The War is Over

Blog for November 13th 2023

The War is Over!

     As I write this, we are honoring our country’s veterans today. I believe we should honor them daily.  I don’t mean make everyday a holiday, but to be thankful for our freedom everyday and thank our Vets every chance to get.

     We had a little local Holiday event here this weekend in our hometown with our local NA fellowship and along the lines of Veterans, our speakers had fifty-two years and forty-four years clean. Wow! Plus, the leader had forty-seven years clean.  At our table we had a total of 250 years between the six of us.  Wow! That’s a lot of experience, strength and hope, a lot of recovery time to be shared. 

     At the event I had mentioned my gratitude for our Vets and also that we (the addicts in attendance) were veterans of the war on drugs. Actually, the war on addiction, the private war that each of us had to fight within ourselves. This was the fight of our lives, trying to overcome some harsh realities that many of us have been through and then seeking the help we so desperately needed.  Once we find that help, it is not enough that we found it, now, we must maintain it.

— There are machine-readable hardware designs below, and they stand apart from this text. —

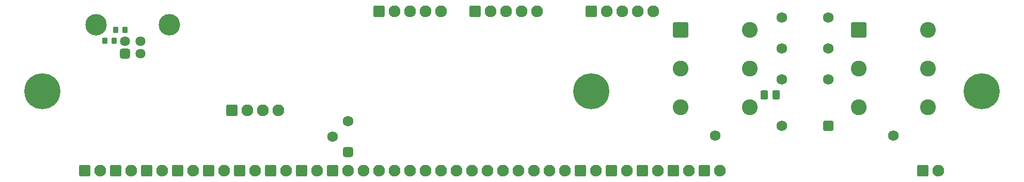
<source format=gbs>
G04 Layer_Color=16711935*
%FSLAX25Y25*%
%MOIN*%
G70*
G01*
G75*
%ADD39C,0.06800*%
G04:AMPARAMS|DCode=58|XSize=33.59mil|YSize=41.47mil|CornerRadius=7.2mil|HoleSize=0mil|Usage=FLASHONLY|Rotation=180.000|XOffset=0mil|YOffset=0mil|HoleType=Round|Shape=RoundedRectangle|*
%AMROUNDEDRECTD58*
21,1,0.03359,0.02707,0,0,180.0*
21,1,0.01919,0.04147,0,0,180.0*
1,1,0.01440,-0.00960,0.01353*
1,1,0.01440,0.00960,0.01353*
1,1,0.01440,0.00960,-0.01353*
1,1,0.01440,-0.00960,-0.01353*
%
%ADD58ROUNDEDRECTD58*%
G04:AMPARAMS|DCode=64|XSize=47.37mil|YSize=59.18mil|CornerRadius=8.92mil|HoleSize=0mil|Usage=FLASHONLY|Rotation=180.000|XOffset=0mil|YOffset=0mil|HoleType=Round|Shape=RoundedRectangle|*
%AMROUNDEDRECTD64*
21,1,0.04737,0.04134,0,0,180.0*
21,1,0.02953,0.05918,0,0,180.0*
1,1,0.01784,-0.01476,0.02067*
1,1,0.01784,0.01476,0.02067*
1,1,0.01784,0.01476,-0.02067*
1,1,0.01784,-0.01476,-0.02067*
%
%ADD64ROUNDEDRECTD64*%
G04:AMPARAMS|DCode=75|XSize=64.22mil|YSize=64.22mil|CornerRadius=12.43mil|HoleSize=0mil|Usage=FLASHONLY|Rotation=180.000|XOffset=0mil|YOffset=0mil|HoleType=Round|Shape=RoundedRectangle|*
%AMROUNDEDRECTD75*
21,1,0.06422,0.03935,0,0,180.0*
21,1,0.03935,0.06422,0,0,180.0*
1,1,0.02487,-0.01968,0.01968*
1,1,0.02487,0.01968,0.01968*
1,1,0.02487,0.01968,-0.01968*
1,1,0.02487,-0.01968,-0.01968*
%
%ADD75ROUNDEDRECTD75*%
%ADD76C,0.06422*%
%ADD77C,0.13855*%
%ADD78C,0.07600*%
G04:AMPARAMS|DCode=79|XSize=76mil|YSize=76mil|CornerRadius=14.2mil|HoleSize=0mil|Usage=FLASHONLY|Rotation=270.000|XOffset=0mil|YOffset=0mil|HoleType=Round|Shape=RoundedRectangle|*
%AMROUNDEDRECTD79*
21,1,0.07600,0.04760,0,0,270.0*
21,1,0.04760,0.07600,0,0,270.0*
1,1,0.02840,-0.02380,-0.02380*
1,1,0.02840,-0.02380,0.02380*
1,1,0.02840,0.02380,0.02380*
1,1,0.02840,0.02380,-0.02380*
%
%ADD79ROUNDEDRECTD79*%
%ADD80C,0.23241*%
%ADD81C,0.03556*%
G04:AMPARAMS|DCode=82|XSize=68mil|YSize=68mil|CornerRadius=13mil|HoleSize=0mil|Usage=FLASHONLY|Rotation=90.000|XOffset=0mil|YOffset=0mil|HoleType=Round|Shape=RoundedRectangle|*
%AMROUNDEDRECTD82*
21,1,0.06800,0.04200,0,0,90.0*
21,1,0.04200,0.06800,0,0,90.0*
1,1,0.02600,0.02100,0.02100*
1,1,0.02600,0.02100,-0.02100*
1,1,0.02600,-0.02100,-0.02100*
1,1,0.02600,-0.02100,0.02100*
%
%ADD82ROUNDEDRECTD82*%
G04:AMPARAMS|DCode=83|XSize=68mil|YSize=68mil|CornerRadius=19mil|HoleSize=0mil|Usage=FLASHONLY|Rotation=90.000|XOffset=0mil|YOffset=0mil|HoleType=Round|Shape=RoundedRectangle|*
%AMROUNDEDRECTD83*
21,1,0.06800,0.03000,0,0,90.0*
21,1,0.03000,0.06800,0,0,90.0*
1,1,0.03800,0.01500,0.01500*
1,1,0.03800,0.01500,-0.01500*
1,1,0.03800,-0.01500,-0.01500*
1,1,0.03800,-0.01500,0.01500*
%
%ADD83ROUNDEDRECTD83*%
G04:AMPARAMS|DCode=84|XSize=102.49mil|YSize=102.49mil|CornerRadius=15.81mil|HoleSize=0mil|Usage=FLASHONLY|Rotation=270.000|XOffset=0mil|YOffset=0mil|HoleType=Round|Shape=RoundedRectangle|*
%AMROUNDEDRECTD84*
21,1,0.10249,0.07087,0,0,270.0*
21,1,0.07087,0.10249,0,0,270.0*
1,1,0.03162,-0.03543,-0.03543*
1,1,0.03162,-0.03543,0.03543*
1,1,0.03162,0.03543,0.03543*
1,1,0.03162,0.03543,-0.03543*
%
%ADD84ROUNDEDRECTD84*%
%ADD85C,0.10249*%
D39*
X523000Y106000D02*
D03*
Y126000D02*
D03*
Y146000D02*
D03*
X493000D02*
D03*
Y126000D02*
D03*
Y106000D02*
D03*
Y76000D02*
D03*
X203000Y69000D02*
D03*
X213000Y79000D02*
D03*
X565000Y69772D02*
D03*
X450000D02*
D03*
D58*
X56047Y131000D02*
D03*
X61953D02*
D03*
X68953Y138000D02*
D03*
X63047D02*
D03*
D64*
X489437Y96000D02*
D03*
X481563D02*
D03*
D75*
X69079Y122728D02*
D03*
D76*
Y130602D02*
D03*
X78921D02*
D03*
Y122728D02*
D03*
D77*
X97701Y141272D02*
D03*
X50299D02*
D03*
D78*
X148000Y86000D02*
D03*
X158000D02*
D03*
X168000D02*
D03*
X325000Y150000D02*
D03*
X315000D02*
D03*
X305000D02*
D03*
X335000D02*
D03*
X263000D02*
D03*
X253000D02*
D03*
X243000D02*
D03*
X273000D02*
D03*
X73000Y47000D02*
D03*
X273000D02*
D03*
X263000D02*
D03*
X243000D02*
D03*
X213000D02*
D03*
X223000D02*
D03*
X233000D02*
D03*
X253000D02*
D03*
X283000D02*
D03*
X293000D02*
D03*
X303000D02*
D03*
X313000D02*
D03*
X323000D02*
D03*
X333000D02*
D03*
X343000D02*
D03*
X353000D02*
D03*
X193000D02*
D03*
X173000D02*
D03*
X153000D02*
D03*
X133000D02*
D03*
X113000D02*
D03*
X93000D02*
D03*
X453000D02*
D03*
X433000D02*
D03*
X373000D02*
D03*
X413000D02*
D03*
X393000D02*
D03*
X594000D02*
D03*
X400000Y150000D02*
D03*
X390000D02*
D03*
X380000D02*
D03*
X410000D02*
D03*
X53000Y47000D02*
D03*
D79*
X138000Y86000D02*
D03*
X295000Y150000D02*
D03*
X233000D02*
D03*
X63000Y47000D02*
D03*
X203000D02*
D03*
X183000D02*
D03*
X163000D02*
D03*
X143000D02*
D03*
X123000D02*
D03*
X103000D02*
D03*
X83000D02*
D03*
X443000D02*
D03*
X423000D02*
D03*
X363000D02*
D03*
X403000D02*
D03*
X383000D02*
D03*
X584000D02*
D03*
X370000Y150000D02*
D03*
X43000Y47000D02*
D03*
D80*
X370079Y98425D02*
D03*
X622047D02*
D03*
X15748D02*
D03*
D81*
X361811D02*
D03*
X364279Y104225D02*
D03*
X370079Y106693D02*
D03*
X375879Y104225D02*
D03*
X378346Y98425D02*
D03*
X375979Y92525D02*
D03*
X370079Y90158D02*
D03*
X364179Y92625D02*
D03*
X613779Y98425D02*
D03*
X616247Y104225D02*
D03*
X622047Y106693D02*
D03*
X627847Y104225D02*
D03*
X630315Y98425D02*
D03*
X627947Y92525D02*
D03*
X622047Y90158D02*
D03*
X616147Y92625D02*
D03*
X7480Y98425D02*
D03*
X9948Y104225D02*
D03*
X15748Y106693D02*
D03*
X21548Y104225D02*
D03*
X24016Y98425D02*
D03*
X21648Y92525D02*
D03*
X15748Y90158D02*
D03*
X9848Y92625D02*
D03*
D82*
X523000Y76000D02*
D03*
D83*
X213000Y59000D02*
D03*
D84*
X542559Y138000D02*
D03*
X427559D02*
D03*
D85*
X542559Y88000D02*
D03*
Y113000D02*
D03*
X587441Y138000D02*
D03*
Y88000D02*
D03*
Y113000D02*
D03*
X472441D02*
D03*
Y88000D02*
D03*
Y138000D02*
D03*
X427559Y113000D02*
D03*
Y88000D02*
D03*
M02*

</source>
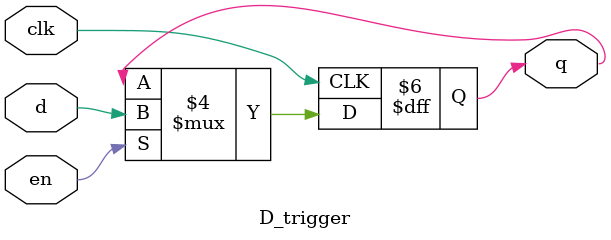
<source format=v>
`timescale 1ns / 1ps

module D_trigger(
    input clk,
    input d,
    input en,
    output reg q);
 
initial
begin
    q = 0;
end
    
always @(posedge clk)
begin
    if(en)
        q = d;
end

endmodule
</source>
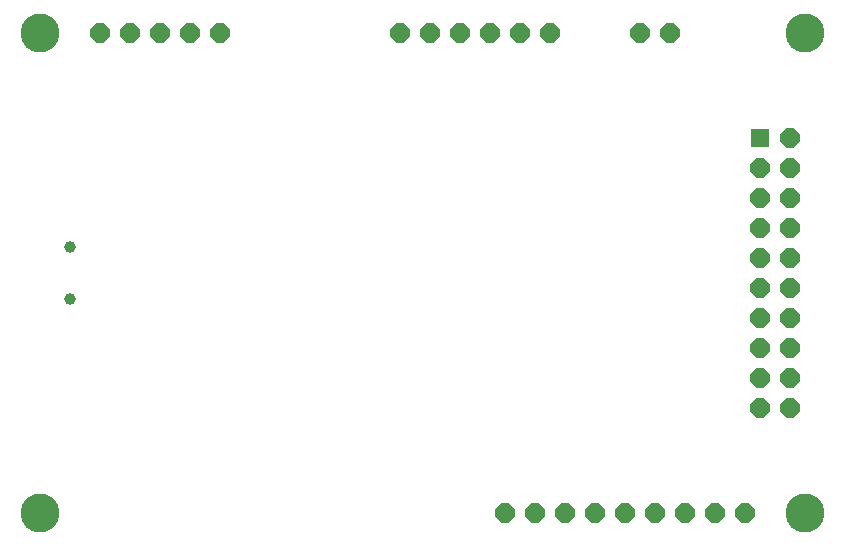
<source format=gbs>
G75*
G70*
%OFA0B0*%
%FSLAX24Y24*%
%IPPOS*%
%LPD*%
%AMOC8*
5,1,8,0,0,1.08239X$1,22.5*
%
%ADD10C,0.1300*%
%ADD11OC8,0.0640*%
%ADD12R,0.0640X0.0640*%
%ADD13C,0.0394*%
D10*
X001454Y001202D03*
X001454Y017202D03*
X026954Y017202D03*
X026954Y001202D03*
D11*
X024954Y001202D03*
X023954Y001202D03*
X022954Y001202D03*
X021954Y001202D03*
X020954Y001202D03*
X019954Y001202D03*
X018954Y001202D03*
X017954Y001202D03*
X016954Y001202D03*
X025454Y004702D03*
X026454Y004702D03*
X026454Y005702D03*
X025454Y005702D03*
X025454Y006702D03*
X026454Y006702D03*
X026454Y007702D03*
X025454Y007702D03*
X025454Y008702D03*
X026454Y008702D03*
X026454Y009702D03*
X025454Y009702D03*
X025454Y010702D03*
X026454Y010702D03*
X026454Y011702D03*
X025454Y011702D03*
X025454Y012702D03*
X026454Y012702D03*
X026454Y013702D03*
X022454Y017202D03*
X021454Y017202D03*
X018454Y017202D03*
X017454Y017202D03*
X016454Y017202D03*
X015454Y017202D03*
X014454Y017202D03*
X013454Y017202D03*
X007454Y017202D03*
X006454Y017202D03*
X005454Y017202D03*
X004454Y017202D03*
X003454Y017202D03*
D12*
X025454Y013702D03*
D13*
X002454Y010068D03*
X002454Y008335D03*
M02*

</source>
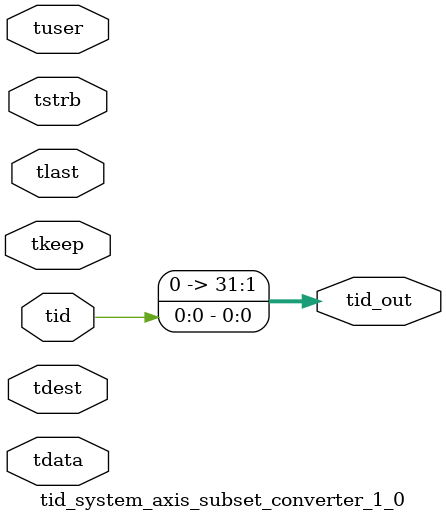
<source format=v>


`timescale 1ps/1ps

module tid_system_axis_subset_converter_1_0 #
(
parameter C_S_AXIS_TID_WIDTH   = 1,
parameter C_S_AXIS_TUSER_WIDTH = 0,
parameter C_S_AXIS_TDATA_WIDTH = 0,
parameter C_S_AXIS_TDEST_WIDTH = 0,
parameter C_M_AXIS_TID_WIDTH   = 32
)
(
input  [(C_S_AXIS_TID_WIDTH   == 0 ? 1 : C_S_AXIS_TID_WIDTH)-1:0       ] tid,
input  [(C_S_AXIS_TDATA_WIDTH == 0 ? 1 : C_S_AXIS_TDATA_WIDTH)-1:0     ] tdata,
input  [(C_S_AXIS_TUSER_WIDTH == 0 ? 1 : C_S_AXIS_TUSER_WIDTH)-1:0     ] tuser,
input  [(C_S_AXIS_TDEST_WIDTH == 0 ? 1 : C_S_AXIS_TDEST_WIDTH)-1:0     ] tdest,
input  [(C_S_AXIS_TDATA_WIDTH/8)-1:0 ] tkeep,
input  [(C_S_AXIS_TDATA_WIDTH/8)-1:0 ] tstrb,
input                                                                    tlast,
output [(C_M_AXIS_TID_WIDTH   == 0 ? 1 : C_M_AXIS_TID_WIDTH)-1:0       ] tid_out
);

assign tid_out = {tid[0:0]};

endmodule


</source>
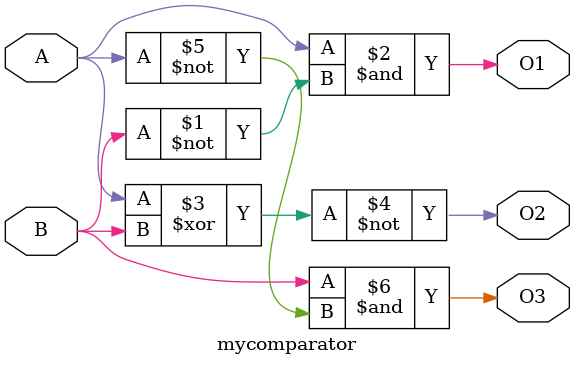
<source format=v>
module mycomparator(
    input A,
    input B,
    output O1,
    output O2,
    output O3
);

assign O1= A&(~B);
assign O2= ~(A^B);
assign O3= B&(~A);
   



endmodule
</source>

     And that is where the real work begins, with the battle to overcome the damage done. The damage done to us by others, possibly parents or relatives when we were young and possibly abusive spouses. And then of course, the damage we have caused others.  Sometimes, it is unbearable to get past these issues. Many end up getting high again when they are faced with the pain of it all.

     For myself, I know the steps have helped me to work through all these painful issues and to help me stay here, stay clean and continue to overcome past and current hurts, hangups and emotional issues.  Within the steps is my journey to a closer relationship with my Higher Power.  It has not always been easy to look at myself, but it has always been worth it.  I have stayed clean. Period. That is the bottom line. All the relief and weight that has been lifted off of me is worth it as well.

    The war is over! I can attest to that. There is no longer an ongoing battle to cover up my feelings. With the steps, God, my sponsor, and others I have faced all my past, all my current and ongoing issues. Some issues, as you probably know, can still be recurring, maybe from time to time and when triggered.  At that point I do what I did in the beginning: pray, work a step, write about it, call my sponsor, or share with someone else who cares about me and my recovery.

     I would like to encourage anyone who is having a hard time letting go of past painful memories and issues to please stay clean and continue to work your steps, talk to your sponsor, pray and let go and let God help you through it.  Do that as many times as necessary, daily, hourly, it will eventually let up and you will find some relief and freedom.

Question of the Week:  Is your war over? Or do you continue to struggle with the past battles?